* TASK
Find every line in the records below that holds the word "this", and copy each one.
--------------------
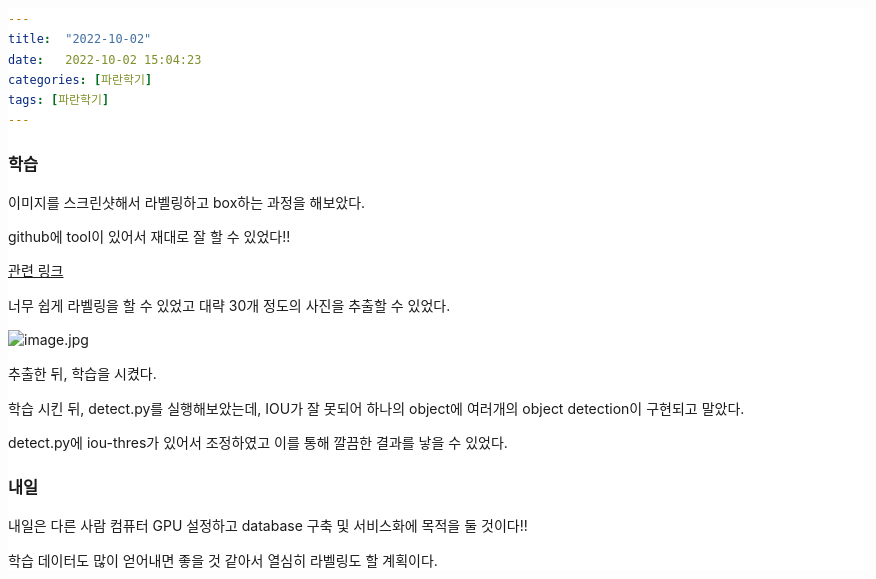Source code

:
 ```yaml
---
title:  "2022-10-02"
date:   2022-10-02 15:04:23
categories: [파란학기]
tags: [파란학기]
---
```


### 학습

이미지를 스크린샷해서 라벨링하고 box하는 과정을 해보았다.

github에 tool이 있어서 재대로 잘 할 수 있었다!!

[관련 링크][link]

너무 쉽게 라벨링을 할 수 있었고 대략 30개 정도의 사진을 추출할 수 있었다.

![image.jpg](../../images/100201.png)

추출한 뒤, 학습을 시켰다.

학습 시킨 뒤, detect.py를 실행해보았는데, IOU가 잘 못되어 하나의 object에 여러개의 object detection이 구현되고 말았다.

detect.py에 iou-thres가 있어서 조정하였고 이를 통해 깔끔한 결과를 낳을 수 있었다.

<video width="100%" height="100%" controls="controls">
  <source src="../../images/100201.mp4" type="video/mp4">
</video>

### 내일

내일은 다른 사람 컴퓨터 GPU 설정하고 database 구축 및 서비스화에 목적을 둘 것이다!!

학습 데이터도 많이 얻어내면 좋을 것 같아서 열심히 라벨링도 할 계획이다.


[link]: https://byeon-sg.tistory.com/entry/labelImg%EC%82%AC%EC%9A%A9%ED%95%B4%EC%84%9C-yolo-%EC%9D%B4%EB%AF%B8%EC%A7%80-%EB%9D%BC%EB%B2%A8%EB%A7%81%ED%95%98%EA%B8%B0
--------------------
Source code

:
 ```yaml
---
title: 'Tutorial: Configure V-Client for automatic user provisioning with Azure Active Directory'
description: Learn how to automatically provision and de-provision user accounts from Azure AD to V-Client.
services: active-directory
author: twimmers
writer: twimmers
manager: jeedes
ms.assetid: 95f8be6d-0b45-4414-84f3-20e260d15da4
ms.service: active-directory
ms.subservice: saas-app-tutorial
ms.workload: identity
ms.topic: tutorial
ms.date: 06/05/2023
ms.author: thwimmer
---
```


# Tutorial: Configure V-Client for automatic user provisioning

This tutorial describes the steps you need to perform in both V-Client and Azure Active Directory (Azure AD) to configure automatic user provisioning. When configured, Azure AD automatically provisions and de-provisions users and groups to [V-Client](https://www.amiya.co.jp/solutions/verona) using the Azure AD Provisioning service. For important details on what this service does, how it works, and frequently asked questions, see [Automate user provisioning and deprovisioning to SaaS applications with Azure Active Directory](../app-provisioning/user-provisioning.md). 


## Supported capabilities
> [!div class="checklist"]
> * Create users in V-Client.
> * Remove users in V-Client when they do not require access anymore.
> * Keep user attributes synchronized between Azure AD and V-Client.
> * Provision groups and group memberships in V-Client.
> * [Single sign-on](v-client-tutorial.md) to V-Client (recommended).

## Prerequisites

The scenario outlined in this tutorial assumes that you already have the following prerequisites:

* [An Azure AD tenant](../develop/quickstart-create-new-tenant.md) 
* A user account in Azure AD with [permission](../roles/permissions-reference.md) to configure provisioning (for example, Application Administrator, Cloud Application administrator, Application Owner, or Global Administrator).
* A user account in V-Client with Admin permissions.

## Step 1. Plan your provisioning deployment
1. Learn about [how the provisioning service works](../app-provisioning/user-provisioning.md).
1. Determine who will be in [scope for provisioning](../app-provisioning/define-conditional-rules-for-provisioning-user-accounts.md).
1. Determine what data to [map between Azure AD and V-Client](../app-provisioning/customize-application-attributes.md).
--------------------
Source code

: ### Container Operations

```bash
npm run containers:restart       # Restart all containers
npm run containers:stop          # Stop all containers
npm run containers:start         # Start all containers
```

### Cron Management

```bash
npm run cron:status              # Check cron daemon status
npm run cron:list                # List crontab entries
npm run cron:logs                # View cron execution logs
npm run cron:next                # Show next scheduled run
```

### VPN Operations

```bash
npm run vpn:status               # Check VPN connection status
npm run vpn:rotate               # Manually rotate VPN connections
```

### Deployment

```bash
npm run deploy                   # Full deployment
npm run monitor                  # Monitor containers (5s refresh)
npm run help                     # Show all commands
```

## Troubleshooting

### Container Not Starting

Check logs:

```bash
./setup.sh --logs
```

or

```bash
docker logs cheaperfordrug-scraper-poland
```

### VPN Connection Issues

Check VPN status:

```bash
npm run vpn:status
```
--------------------
* TASK ANSWER
This tutorial describes the steps you need to perform in both V-Client and Azure Active Directory (Azure AD) to configure automatic user provisioning. When configured, Azure AD automatically provisions and de-provisions users and groups to [V-Client](https://www.amiya.co.jp/solutions/verona) using the Azure AD Provisioning service. For important details on what this service does, how it works, and frequently asked questions, see [Automate user provisioning and deprovisioning to SaaS applications with Azure Active Directory](../app-provisioning/user-provisioning.md). 
The scenario outlined in this tutorial assumes that you already have the following prerequisites:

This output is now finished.